##### EXERCISE DATA

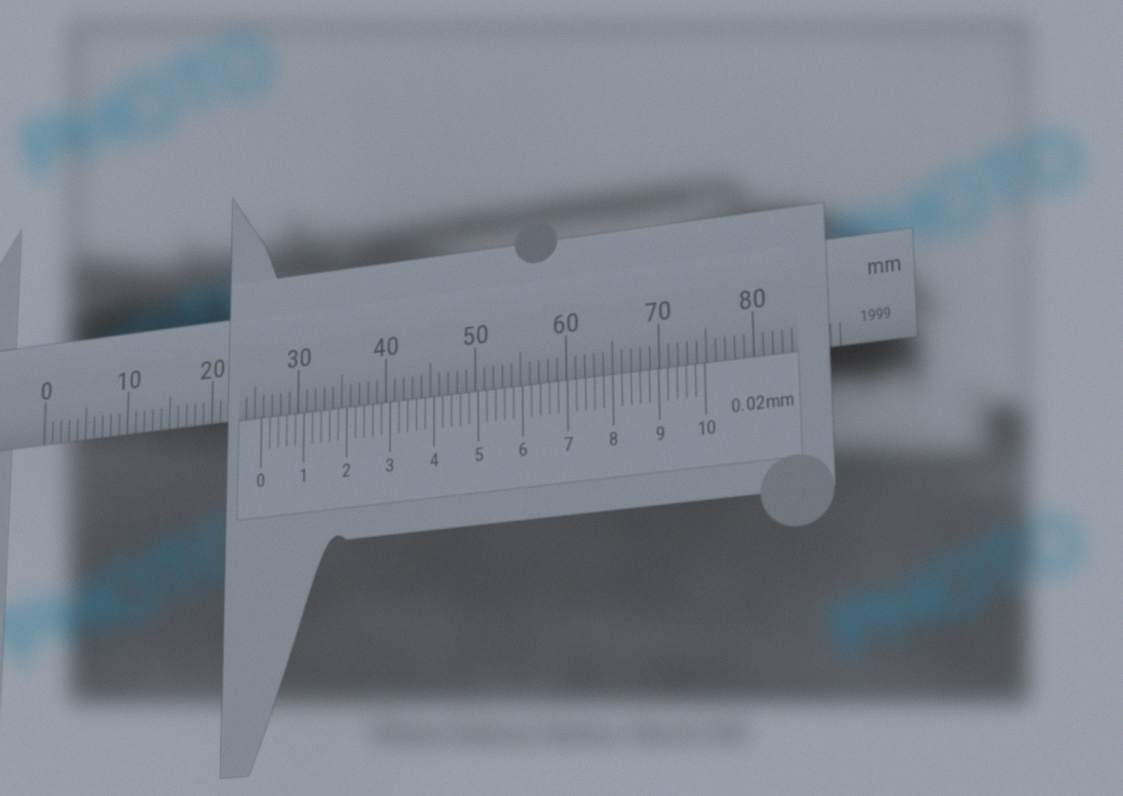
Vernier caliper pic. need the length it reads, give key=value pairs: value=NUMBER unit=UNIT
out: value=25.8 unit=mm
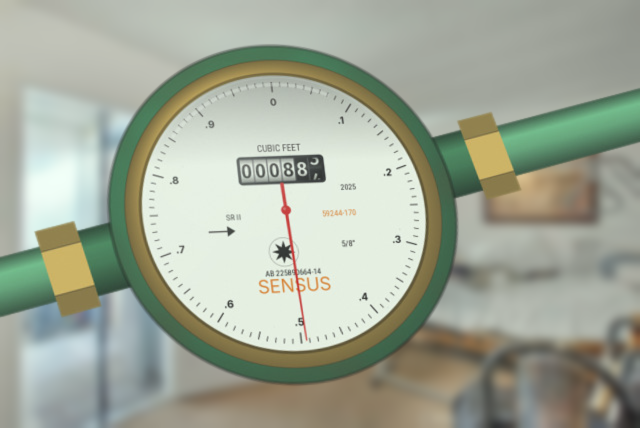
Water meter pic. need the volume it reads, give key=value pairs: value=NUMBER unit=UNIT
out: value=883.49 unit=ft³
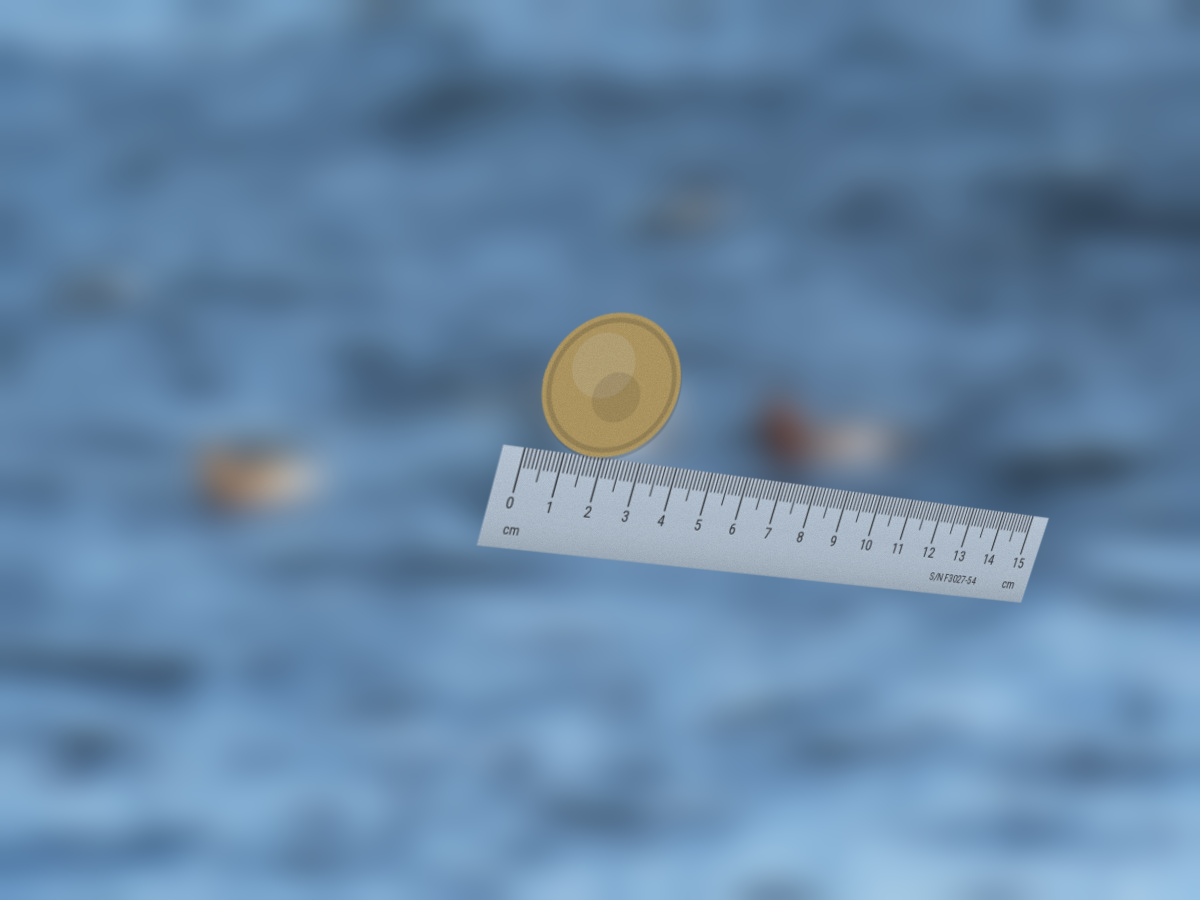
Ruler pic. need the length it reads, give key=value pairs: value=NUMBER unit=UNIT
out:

##########

### YOUR GOAL:
Please copy every line of the records above word for word, leaving out the pictures.

### ANSWER SPACE:
Vernier caliper pic. need the length it reads, give key=value pairs: value=NUMBER unit=UNIT
out: value=25.8 unit=mm
Water meter pic. need the volume it reads, give key=value pairs: value=NUMBER unit=UNIT
out: value=883.49 unit=ft³
Ruler pic. need the length it reads, give key=value pairs: value=NUMBER unit=UNIT
out:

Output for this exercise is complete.